Return values are an entirely different story, almost the opposite of arguments.

For the examples, we'll still be using the same function, but this time we're talking about the return map:

(request {:method :GET :url "http://example.com/"}) ;=> {:body "OK!" :status 200}

We're not going to handle conditionally required for return values. In my experience, conditional return values are equivalent to optional values.

Before ↓ / After →

unused

optional

required

unused

(not change)

optional

(not change)

required

(not change)

Symmetrical to our assumption about unused arguments, we will assume the client ignores keys they don't need or understand.

unused → optional

Adding new keys to a return map doesn't break anything. Existing clients were not relying on the key, and now the key is present, and they will ignore it.

unused → required

Again, existing clients were not relying on the key, so they won't break.

optional → unused

This one is trickier but still safe. Because the key was optional, clients had to handle both cases: 1) when the key was present and 2) when the key was not present. The key is now always not present, which the existing clients could handle.

optional → required

This one is safe. The existing clients had to handle both the presence and the absence of the key. Now it's always present, so the clients should be able to handle it.

required → unused

This one is unsafe. Clients were previously able to rely on the presence of the key, and now it is absent.

required → optional

This one is unsafe. Clients were previously able to rely on the presence of the key, and now it is sometimes absent.

Discussion

On which schema to prefer

In this case, we see the opposite as before. Starting with required keys gives you the least freedom. You essentially need to support it forever. unused and optional keys are actually the most free.

This finding directly contradicts my tendency. I want to be nice and please the clients. So one of the first things I do is list all the nice data I'm going to return, sometimes even when no client needs it yet! I'm promising so much. But that promise is a promise that can be broken.

For example, I might add the IP address of the server to the response of the request function. Why not? I have to look it up anyway and it may be useful.

But! Now that commits me to always returning the IP. It may not be so convenient to return that in the future.

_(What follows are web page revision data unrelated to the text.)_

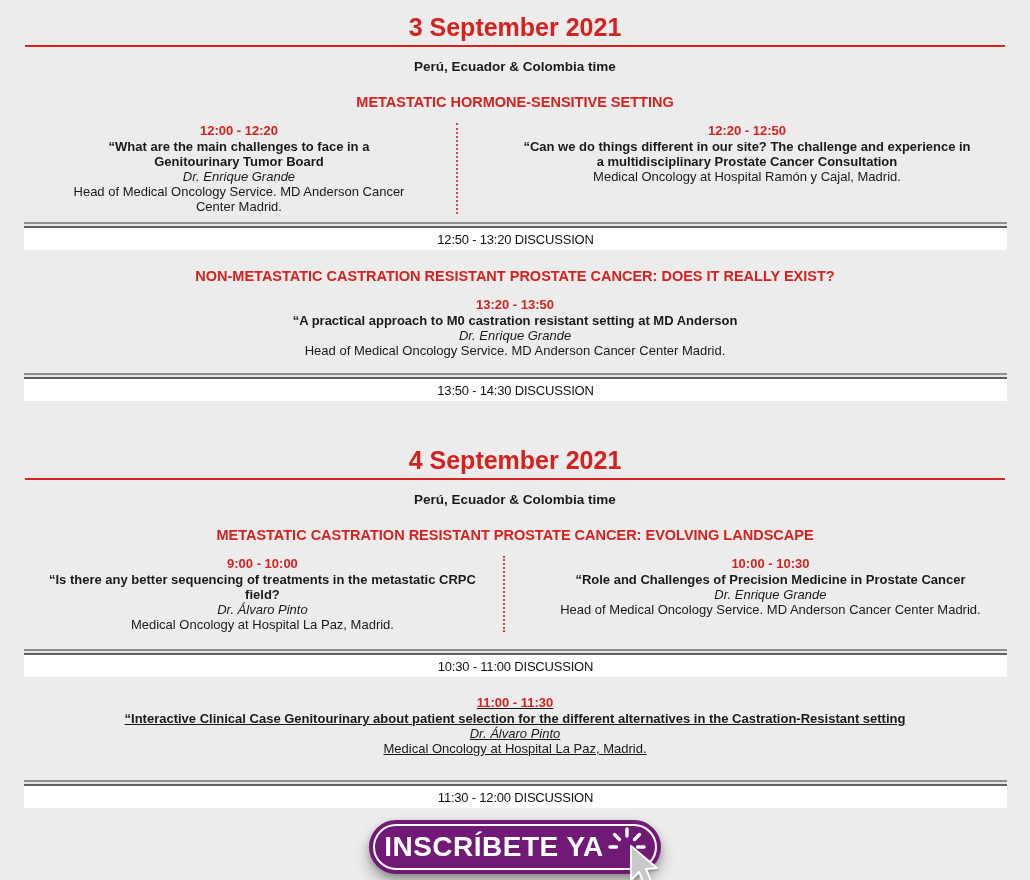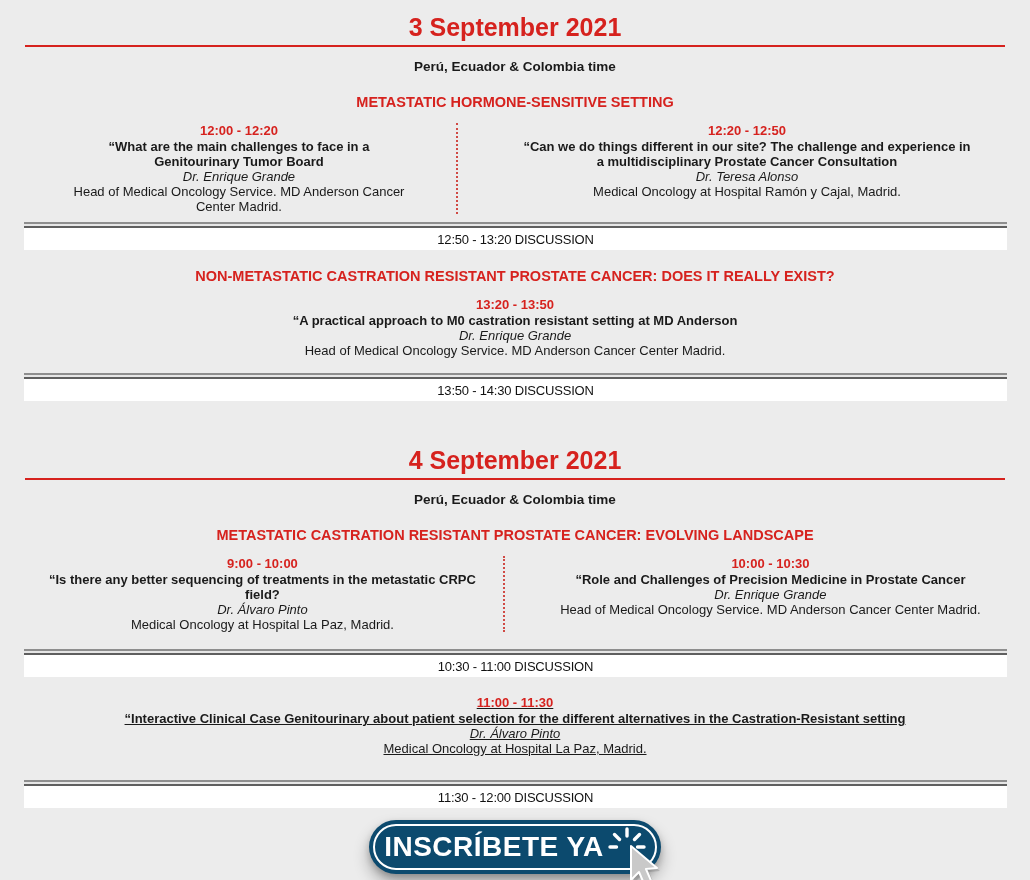--- a/index.html
+++ b/index.html
@@ -153,7 +153,6 @@
     <div class="col d1-right">
       <div class="time">12:20 - 12:50</div>
       <div class="stitle">“Can we do things different in our site? The challenge and experience in a multidisciplinary Prostate Cancer Consultation</div>
-      <div class="speaker">Dr. Teresa Alonso</div>
       <div class="affil">Medical Oncology at Hospital Ramón y Cajal, Madrid.</div>
     </div>
   </div>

I need to rethink that tendency. I'd rather promise that I'll never break my clients than promise some return value I may not be able to provide. I could either not return the IP or make the key optional, saying I'll return it if I have it, but the client should handle both cases.

On namespaced keys

It may be beneficial if the function promised to only add new keys from a namespace the library authors control. This would avoid collisions with other keys that may be in the map.

Return Summary

  • Clients should ignore keys they don't need.
  • Prefer optional keys for return values. Promise as little as possible.